Before I tell you about the Bear Bones 200, you need to know about some things from earlier in the year.
In May this year, I took part in 3rd Welsh Ride Thing (WRT), which is a three day bikepacking and navigation event run in aid of Wales Air Ambulance. A series of checkpoints are set across a wide area of Mid Wales, and you plan a ride of you own choosing to visit as many or as few as you wish over three days. I happened to spend most of it in the company of Aidan Harding. Within the right circles, Aidan is well known for a number of big achievements for long distant races such as the Tour Divide and Idita Bike. Indeed, for Idita Bike, he narrowly missed first place in the 1100 mile race to Nome, and posted the fastest singlespeed time for his second place finish. When he caught me up and suggested we ride together, I thought then that I would be in for a hard time. Here was a man who had ridden more miles in a month than I’d ridden all year, and who would go on to ride more miles next month that I would probably achieve for the remaining part of the year. It was slightly intimidating, but I dug deep and kept pedalling.
The WRT course was tough this year. It took on very lumpy terrain north of Machynlleth, which anyone who has done the Dyfi Enduro will know. The first day took us out over Glyndwr’s Way along a surprisingly challenging route before we tackled the even more challenging 600m summit of Tarrenhendre in deteriorating weather conditions. We stopped eventually at a lower and calmer elevation with about 60 km ridden.
The following day we were rolling for around 8am, which was fairly leisurely all things considered. Our day two route would take us right around the north side of Cader Idris and back into Dyfi Forest before eventually heading SE along more Glyndwr’s Way before making the link back over to the finish at Pennant. In all, we rode 92 km in about 11 hours. It was the furthest and longest I had ever ridden a singlespeed before, and I was suitably tired by the end of it.

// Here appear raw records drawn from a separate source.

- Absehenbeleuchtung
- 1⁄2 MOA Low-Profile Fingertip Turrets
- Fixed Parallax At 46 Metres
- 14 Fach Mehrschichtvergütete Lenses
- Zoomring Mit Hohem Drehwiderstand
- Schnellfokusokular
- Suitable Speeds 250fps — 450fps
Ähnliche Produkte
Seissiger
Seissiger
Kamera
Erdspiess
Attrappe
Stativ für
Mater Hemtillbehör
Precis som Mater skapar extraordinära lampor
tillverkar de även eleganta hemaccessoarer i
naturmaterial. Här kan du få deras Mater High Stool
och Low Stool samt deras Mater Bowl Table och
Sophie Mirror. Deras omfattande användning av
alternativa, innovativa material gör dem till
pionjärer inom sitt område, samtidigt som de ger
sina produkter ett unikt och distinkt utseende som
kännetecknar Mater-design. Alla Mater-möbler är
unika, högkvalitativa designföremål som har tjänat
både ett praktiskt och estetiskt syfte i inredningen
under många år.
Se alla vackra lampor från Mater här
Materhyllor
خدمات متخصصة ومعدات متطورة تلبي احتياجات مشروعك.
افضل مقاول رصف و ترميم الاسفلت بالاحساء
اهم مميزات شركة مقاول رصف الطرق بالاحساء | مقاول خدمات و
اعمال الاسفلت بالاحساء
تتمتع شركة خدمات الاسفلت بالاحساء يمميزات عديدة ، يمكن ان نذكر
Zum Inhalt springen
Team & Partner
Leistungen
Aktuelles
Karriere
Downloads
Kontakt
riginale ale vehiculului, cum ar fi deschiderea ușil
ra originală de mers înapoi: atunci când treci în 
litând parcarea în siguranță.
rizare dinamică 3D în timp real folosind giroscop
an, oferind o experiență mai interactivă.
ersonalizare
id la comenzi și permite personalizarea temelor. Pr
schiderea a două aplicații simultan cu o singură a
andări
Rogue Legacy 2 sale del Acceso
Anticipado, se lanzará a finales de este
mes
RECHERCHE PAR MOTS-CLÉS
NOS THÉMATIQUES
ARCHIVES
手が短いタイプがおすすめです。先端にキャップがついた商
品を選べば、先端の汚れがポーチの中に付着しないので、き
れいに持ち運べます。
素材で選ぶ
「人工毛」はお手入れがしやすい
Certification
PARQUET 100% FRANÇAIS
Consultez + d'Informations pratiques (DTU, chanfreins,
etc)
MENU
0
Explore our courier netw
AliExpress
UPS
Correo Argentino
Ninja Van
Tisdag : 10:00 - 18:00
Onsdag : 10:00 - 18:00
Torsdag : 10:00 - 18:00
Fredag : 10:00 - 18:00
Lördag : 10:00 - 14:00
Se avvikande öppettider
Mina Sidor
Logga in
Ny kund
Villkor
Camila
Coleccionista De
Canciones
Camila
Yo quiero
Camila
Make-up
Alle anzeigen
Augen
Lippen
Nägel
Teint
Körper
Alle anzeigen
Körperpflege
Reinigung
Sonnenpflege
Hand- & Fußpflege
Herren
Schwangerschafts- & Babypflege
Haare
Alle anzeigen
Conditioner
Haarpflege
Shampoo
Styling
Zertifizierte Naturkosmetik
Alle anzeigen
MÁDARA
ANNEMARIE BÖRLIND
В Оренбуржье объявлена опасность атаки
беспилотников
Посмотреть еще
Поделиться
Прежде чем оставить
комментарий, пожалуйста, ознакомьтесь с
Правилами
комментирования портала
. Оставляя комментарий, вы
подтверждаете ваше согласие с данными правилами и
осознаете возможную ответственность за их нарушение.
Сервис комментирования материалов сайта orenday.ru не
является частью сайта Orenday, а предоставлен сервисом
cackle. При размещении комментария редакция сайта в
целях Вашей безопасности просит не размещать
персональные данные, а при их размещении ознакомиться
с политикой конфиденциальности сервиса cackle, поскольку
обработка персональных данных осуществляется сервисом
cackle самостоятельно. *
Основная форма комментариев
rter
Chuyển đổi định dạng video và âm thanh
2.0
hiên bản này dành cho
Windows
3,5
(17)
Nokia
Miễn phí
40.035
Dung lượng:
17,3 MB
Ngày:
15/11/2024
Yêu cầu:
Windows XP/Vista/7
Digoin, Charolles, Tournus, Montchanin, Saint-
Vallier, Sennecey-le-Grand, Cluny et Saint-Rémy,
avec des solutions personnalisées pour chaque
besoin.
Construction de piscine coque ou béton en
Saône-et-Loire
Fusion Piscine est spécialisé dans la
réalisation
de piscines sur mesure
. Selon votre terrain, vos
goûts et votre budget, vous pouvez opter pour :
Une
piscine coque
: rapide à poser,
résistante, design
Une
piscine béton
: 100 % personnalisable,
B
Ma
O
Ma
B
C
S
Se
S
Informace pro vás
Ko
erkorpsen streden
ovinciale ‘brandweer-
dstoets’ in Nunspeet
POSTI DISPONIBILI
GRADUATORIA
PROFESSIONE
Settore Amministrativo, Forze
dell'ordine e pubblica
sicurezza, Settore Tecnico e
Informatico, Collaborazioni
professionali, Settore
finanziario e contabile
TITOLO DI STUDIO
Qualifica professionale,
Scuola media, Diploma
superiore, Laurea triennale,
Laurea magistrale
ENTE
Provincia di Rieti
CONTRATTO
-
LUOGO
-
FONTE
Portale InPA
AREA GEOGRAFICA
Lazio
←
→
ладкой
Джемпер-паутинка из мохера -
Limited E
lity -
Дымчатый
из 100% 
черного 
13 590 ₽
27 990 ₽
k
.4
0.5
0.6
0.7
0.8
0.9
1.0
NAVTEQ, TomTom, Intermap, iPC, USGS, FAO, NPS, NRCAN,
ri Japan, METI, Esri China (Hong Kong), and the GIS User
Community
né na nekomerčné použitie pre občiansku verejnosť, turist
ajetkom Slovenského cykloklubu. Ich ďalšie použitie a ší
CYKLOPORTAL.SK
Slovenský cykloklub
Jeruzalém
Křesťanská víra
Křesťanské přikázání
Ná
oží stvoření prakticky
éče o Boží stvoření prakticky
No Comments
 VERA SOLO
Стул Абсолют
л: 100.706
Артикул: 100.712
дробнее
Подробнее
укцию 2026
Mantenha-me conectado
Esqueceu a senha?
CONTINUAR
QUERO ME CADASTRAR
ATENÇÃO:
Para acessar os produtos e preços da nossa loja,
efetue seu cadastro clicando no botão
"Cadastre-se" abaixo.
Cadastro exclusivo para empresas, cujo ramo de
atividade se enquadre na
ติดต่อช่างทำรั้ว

Though it only turned out to be two days of riding, it was really useful to pushed a bit in terms of distance and severity of riding. Aidan said he thought it was harder than a typical day on the Tour Divide, which was encouraging in many ways.
A couple of weeks after the event I got an email from Stuart Wright, WRT organiser, asking how I’d felt about the distance we’d ridden and how we would have change our strategy if we were doing, say, 300km. My reply was
If faced with a greater distance (with equal severity), I would take gears – no question. As such, I’d most likely be a bit quicker and/or not quite so tired at the end of the day.
In August the inaugural Bear Bones 200 was announced: a 200km individual time trial starting and finishing in Mid-Wales and taking a challenging route south through Hafren Forest, Elan Valley, Twyi Forest, Devils Staircase, Coed Trallwm and back over to Elan Valley for a return route back through Hafren. For a bit of perspective, the route was half the distance of our Welsh Divide Trip and with 50% more ascent. You needed to be prepared for a night under the stars too, with a sleeping bag and bivvy bag being mandatory kit items. Don’t forget to take enough food with you either as the only places to get food were at 60 and 100 miles into the route.
A week before the event was an announcement that anyone who completed the event would get a green badge. If you could get under 28 hours you got a blue one. The black badge is reserved for those who could get under 24 hours.
Naturally, I would be aiming for a black badge. I also, for reasons I can’t quite identify but possibly related to my poor memory, decided to take the singlespeed.